**Given records:**

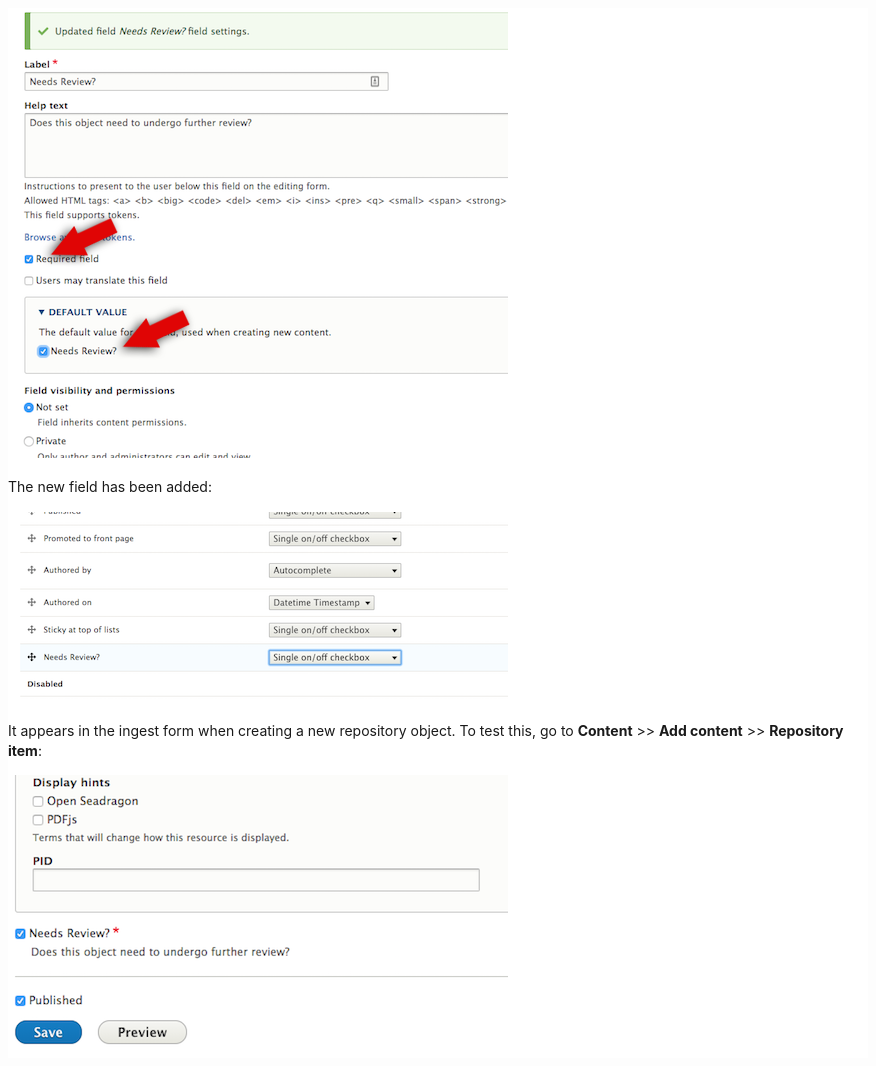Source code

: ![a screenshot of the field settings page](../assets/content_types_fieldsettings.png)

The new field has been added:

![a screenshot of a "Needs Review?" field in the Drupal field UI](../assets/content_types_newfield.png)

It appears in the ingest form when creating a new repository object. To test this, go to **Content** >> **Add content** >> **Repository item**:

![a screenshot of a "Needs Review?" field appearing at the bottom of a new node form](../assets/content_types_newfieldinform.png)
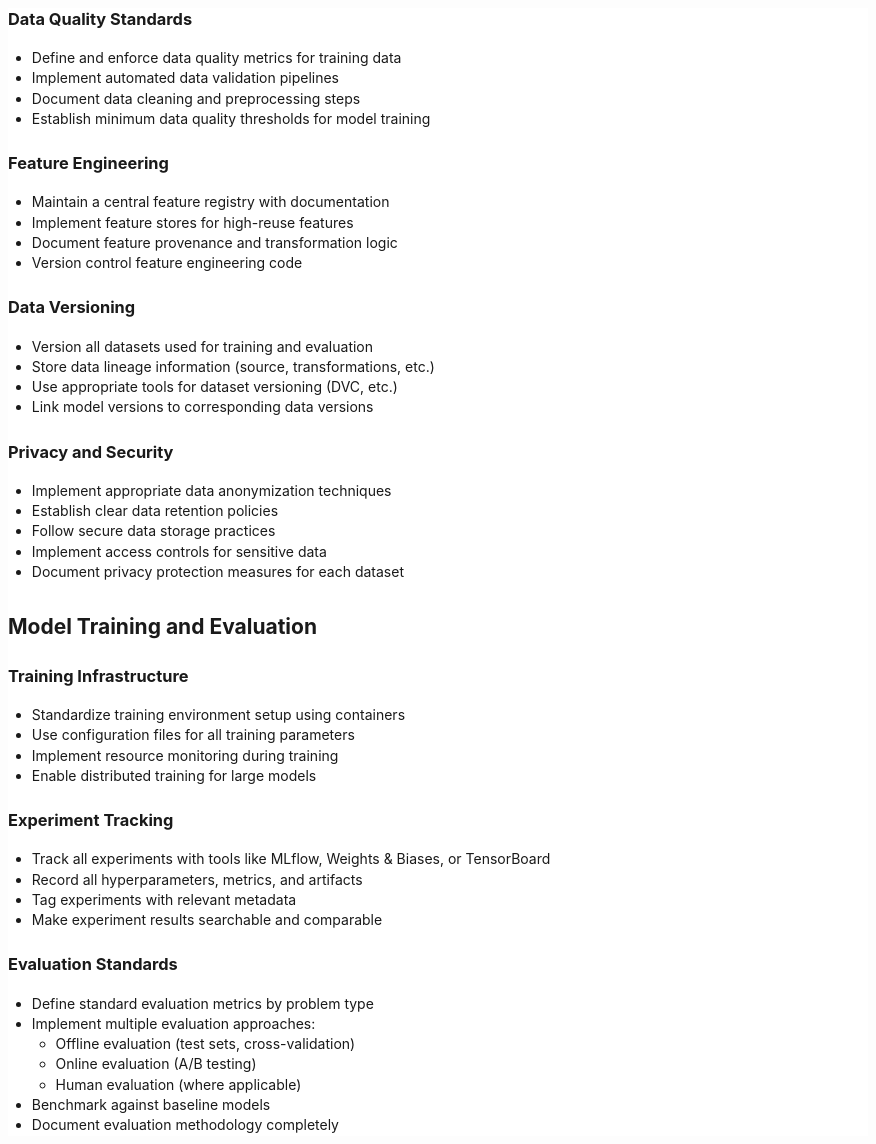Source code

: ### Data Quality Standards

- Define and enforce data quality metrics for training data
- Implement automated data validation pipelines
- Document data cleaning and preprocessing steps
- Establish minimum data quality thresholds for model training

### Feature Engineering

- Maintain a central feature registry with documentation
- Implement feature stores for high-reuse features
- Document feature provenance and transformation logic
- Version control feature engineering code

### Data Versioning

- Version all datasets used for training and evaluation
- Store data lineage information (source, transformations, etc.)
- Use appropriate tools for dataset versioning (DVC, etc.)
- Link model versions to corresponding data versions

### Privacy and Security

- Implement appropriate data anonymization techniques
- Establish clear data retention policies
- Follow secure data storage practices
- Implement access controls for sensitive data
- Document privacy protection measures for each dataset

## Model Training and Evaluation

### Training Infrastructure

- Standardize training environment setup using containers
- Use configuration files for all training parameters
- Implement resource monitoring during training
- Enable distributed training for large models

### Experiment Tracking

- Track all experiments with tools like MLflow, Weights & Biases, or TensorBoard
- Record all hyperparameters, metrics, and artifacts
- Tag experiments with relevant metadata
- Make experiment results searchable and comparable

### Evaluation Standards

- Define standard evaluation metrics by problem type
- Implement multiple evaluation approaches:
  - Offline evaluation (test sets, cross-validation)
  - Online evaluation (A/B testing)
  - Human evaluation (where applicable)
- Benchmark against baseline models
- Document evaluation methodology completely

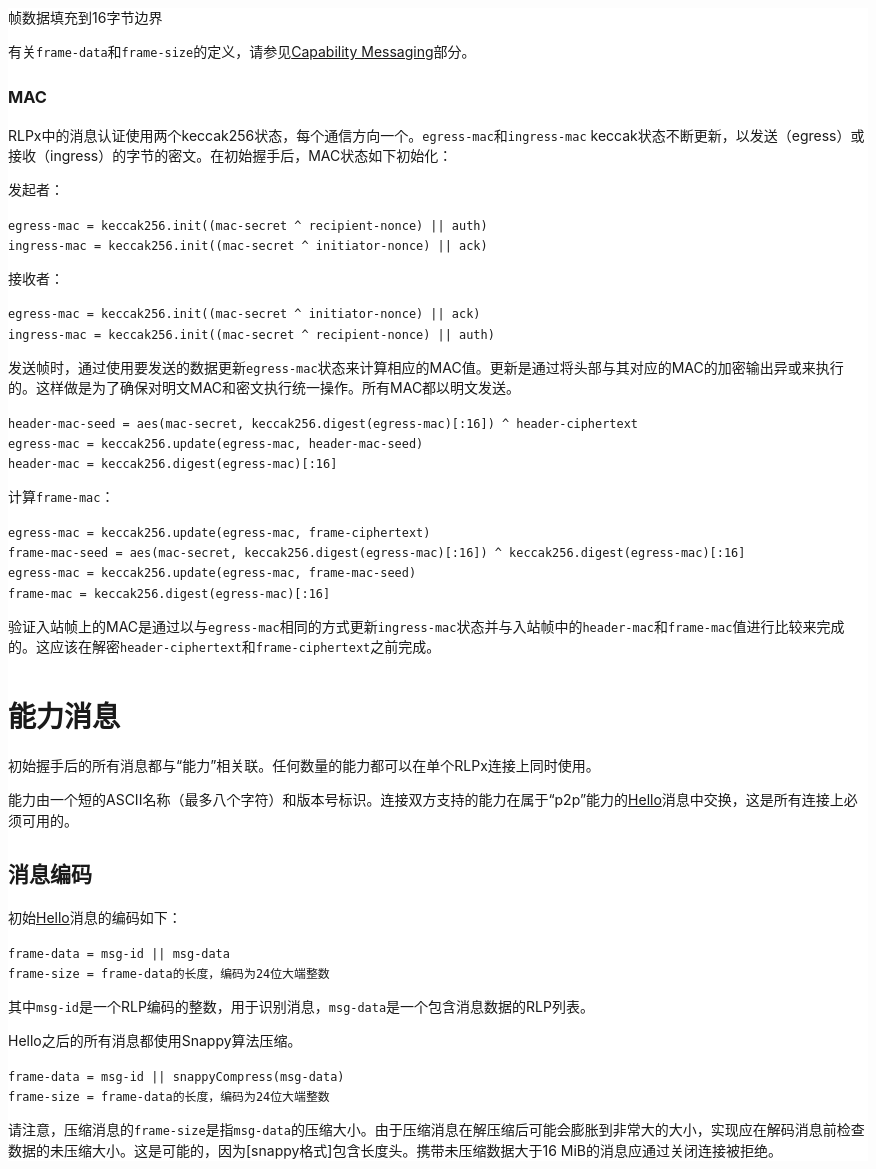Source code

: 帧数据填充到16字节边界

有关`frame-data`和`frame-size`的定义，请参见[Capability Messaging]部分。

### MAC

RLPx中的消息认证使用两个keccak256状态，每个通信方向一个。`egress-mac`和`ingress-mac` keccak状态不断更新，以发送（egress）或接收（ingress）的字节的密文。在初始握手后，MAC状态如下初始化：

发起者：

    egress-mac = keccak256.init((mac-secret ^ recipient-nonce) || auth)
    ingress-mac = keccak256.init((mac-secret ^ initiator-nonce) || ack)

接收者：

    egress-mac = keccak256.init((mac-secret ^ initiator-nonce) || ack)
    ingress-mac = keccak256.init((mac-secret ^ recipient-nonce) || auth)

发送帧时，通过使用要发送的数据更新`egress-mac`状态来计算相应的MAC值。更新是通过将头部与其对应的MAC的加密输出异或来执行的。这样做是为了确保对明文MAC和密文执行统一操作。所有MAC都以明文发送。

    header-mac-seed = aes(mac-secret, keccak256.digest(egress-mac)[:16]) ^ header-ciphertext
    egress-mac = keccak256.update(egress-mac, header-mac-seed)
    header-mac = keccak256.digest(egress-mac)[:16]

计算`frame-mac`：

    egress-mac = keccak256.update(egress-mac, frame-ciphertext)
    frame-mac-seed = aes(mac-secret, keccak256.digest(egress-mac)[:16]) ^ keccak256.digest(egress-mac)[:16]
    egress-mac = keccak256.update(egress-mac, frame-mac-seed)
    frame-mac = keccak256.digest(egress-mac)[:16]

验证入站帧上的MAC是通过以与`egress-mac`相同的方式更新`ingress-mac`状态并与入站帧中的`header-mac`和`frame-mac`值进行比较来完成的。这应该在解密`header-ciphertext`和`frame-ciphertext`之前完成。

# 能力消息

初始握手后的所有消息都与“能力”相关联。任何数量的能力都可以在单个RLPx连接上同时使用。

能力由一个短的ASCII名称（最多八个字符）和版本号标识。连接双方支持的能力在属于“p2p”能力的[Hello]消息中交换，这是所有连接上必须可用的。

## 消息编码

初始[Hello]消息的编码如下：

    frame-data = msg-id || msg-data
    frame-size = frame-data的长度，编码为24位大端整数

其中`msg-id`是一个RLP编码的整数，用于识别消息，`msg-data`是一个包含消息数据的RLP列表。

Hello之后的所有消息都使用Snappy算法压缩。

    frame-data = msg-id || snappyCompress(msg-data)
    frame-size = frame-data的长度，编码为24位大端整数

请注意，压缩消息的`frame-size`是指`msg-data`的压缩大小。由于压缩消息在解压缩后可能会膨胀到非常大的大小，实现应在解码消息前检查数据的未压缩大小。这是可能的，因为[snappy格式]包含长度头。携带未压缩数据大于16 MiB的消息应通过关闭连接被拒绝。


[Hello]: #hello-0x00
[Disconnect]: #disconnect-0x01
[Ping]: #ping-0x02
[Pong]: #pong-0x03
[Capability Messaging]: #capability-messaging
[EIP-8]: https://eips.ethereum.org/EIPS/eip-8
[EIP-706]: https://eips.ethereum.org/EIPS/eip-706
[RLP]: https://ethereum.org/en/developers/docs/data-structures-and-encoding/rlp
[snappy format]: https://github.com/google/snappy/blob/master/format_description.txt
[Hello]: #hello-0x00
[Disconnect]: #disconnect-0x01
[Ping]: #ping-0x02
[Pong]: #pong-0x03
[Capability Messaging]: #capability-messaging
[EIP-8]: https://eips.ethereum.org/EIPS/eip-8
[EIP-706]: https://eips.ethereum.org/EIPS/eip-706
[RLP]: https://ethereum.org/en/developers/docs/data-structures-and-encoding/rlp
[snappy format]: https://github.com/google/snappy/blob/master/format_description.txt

**What to produce:** Would you set down the entries exactly as given, minus their pictures?

**Written solution:**
Source code

: ![a screenshot of the field settings page](../assets/content_types_fieldsettings.png)

The new field has been added:

![a screenshot of a "Needs Review?" field in the Drupal field UI](../assets/content_types_newfield.png)

It appears in the ingest form when creating a new repository object. To test this, go to **Content** >> **Add content** >> **Repository item**:

![a screenshot of a "Needs Review?" field appearing at the bottom of a new node form](../assets/content_types_newfieldinform.png)
Source code

: ### Data Quality Standards

- Define and enforce data quality metrics for training data
- Implement automated data validation pipelines
- Document data cleaning and preprocessing steps
- Establish minimum data quality thresholds for model training

### Feature Engineering

- Maintain a central feature registry with documentation
- Implement feature stores for high-reuse features
- Document feature provenance and transformation logic
- Version control feature engineering code

### Data Versioning

- Version all datasets used for training and evaluation
- Store data lineage information (source, transformations, etc.)
- Use appropriate tools for dataset versioning (DVC, etc.)
- Link model versions to corresponding data versions

### Privacy and Security

- Implement appropriate data anonymization techniques
- Establish clear data retention policies
- Follow secure data storage practices
- Implement access controls for sensitive data
- Document privacy protection measures for each dataset

## Model Training and Evaluation

### Training Infrastructure

- Standardize training environment setup using containers
- Use configuration files for all training parameters
- Implement resource monitoring during training
- Enable distributed training for large models

### Experiment Tracking

- Track all experiments with tools like MLflow, Weights & Biases, or TensorBoard
- Record all hyperparameters, metrics, and artifacts
- Tag experiments with relevant metadata
- Make experiment results searchable and comparable

### Evaluation Standards

- Define standard evaluation metrics by problem type
- Implement multiple evaluation approaches:
  - Offline evaluation (test sets, cross-validation)
  - Online evaluation (A/B testing)
  - Human evaluation (where applicable)
- Benchmark against baseline models
- Document evaluation methodology completely

Source code

: 帧数据填充到16字节边界

有关`frame-data`和`frame-size`的定义，请参见[Capability Messaging]部分。

### MAC

RLPx中的消息认证使用两个keccak256状态，每个通信方向一个。`egress-mac`和`ingress-mac` keccak状态不断更新，以发送（egress）或接收（ingress）的字节的密文。在初始握手后，MAC状态如下初始化：

发起者：

    egress-mac = keccak256.init((mac-secret ^ recipient-nonce) || auth)
    ingress-mac = keccak256.init((mac-secret ^ initiator-nonce) || ack)

接收者：

    egress-mac = keccak256.init((mac-secret ^ initiator-nonce) || ack)
    ingress-mac = keccak256.init((mac-secret ^ recipient-nonce) || auth)

发送帧时，通过使用要发送的数据更新`egress-mac`状态来计算相应的MAC值。更新是通过将头部与其对应的MAC的加密输出异或来执行的。这样做是为了确保对明文MAC和密文执行统一操作。所有MAC都以明文发送。

    header-mac-seed = aes(mac-secret, keccak256.digest(egress-mac)[:16]) ^ header-ciphertext
    egress-mac = keccak256.update(egress-mac, header-mac-seed)
    header-mac = keccak256.digest(egress-mac)[:16]

计算`frame-mac`：

    egress-mac = keccak256.update(egress-mac, frame-ciphertext)
    frame-mac-seed = aes(mac-secret, keccak256.digest(egress-mac)[:16]) ^ keccak256.digest(egress-mac)[:16]
    egress-mac = keccak256.update(egress-mac, frame-mac-seed)
    frame-mac = keccak256.digest(egress-mac)[:16]

验证入站帧上的MAC是通过以与`egress-mac`相同的方式更新`ingress-mac`状态并与入站帧中的`header-mac`和`frame-mac`值进行比较来完成的。这应该在解密`header-ciphertext`和`frame-ciphertext`之前完成。

# 能力消息

初始握手后的所有消息都与“能力”相关联。任何数量的能力都可以在单个RLPx连接上同时使用。

能力由一个短的ASCII名称（最多八个字符）和版本号标识。连接双方支持的能力在属于“p2p”能力的[Hello]消息中交换，这是所有连接上必须可用的。

## 消息编码

初始[Hello]消息的编码如下：

    frame-data = msg-id || msg-data
    frame-size = frame-data的长度，编码为24位大端整数

其中`msg-id`是一个RLP编码的整数，用于识别消息，`msg-data`是一个包含消息数据的RLP列表。

Hello之后的所有消息都使用Snappy算法压缩。

    frame-data = msg-id || snappyCompress(msg-data)
    frame-size = frame-data的长度，编码为24位大端整数

请注意，压缩消息的`frame-size`是指`msg-data`的压缩大小。由于压缩消息在解压缩后可能会膨胀到非常大的大小，实现应在解码消息前检查数据的未压缩大小。这是可能的，因为[snappy格式]包含长度头。携带未压缩数据大于16 MiB的消息应通过关闭连接被拒绝。


[Hello]: #hello-0x00
[Disconnect]: #disconnect-0x01
[Ping]: #ping-0x02
[Pong]: #pong-0x03
[Capability Messaging]: #capability-messaging
[EIP-8]: https://eips.ethereum.org/EIPS/eip-8
[EIP-706]: https://eips.ethereum.org/EIPS/eip-706
[RLP]: https://ethereum.org/en/developers/docs/data-structures-and-encoding/rlp
[snappy format]: https://github.com/google/snappy/blob/master/format_description.txt
[Hello]: #hello-0x00
[Disconnect]: #disconnect-0x01
[Ping]: #ping-0x02
[Pong]: #pong-0x03
[Capability Messaging]: #capability-messaging
[EIP-8]: https://eips.ethereum.org/EIPS/eip-8
[EIP-706]: https://eips.ethereum.org/EIPS/eip-706
[RLP]: https://ethereum.org/en/developers/docs/data-structures-and-encoding/rlp
[snappy format]: https://github.com/google/snappy/blob/master/format_description.txt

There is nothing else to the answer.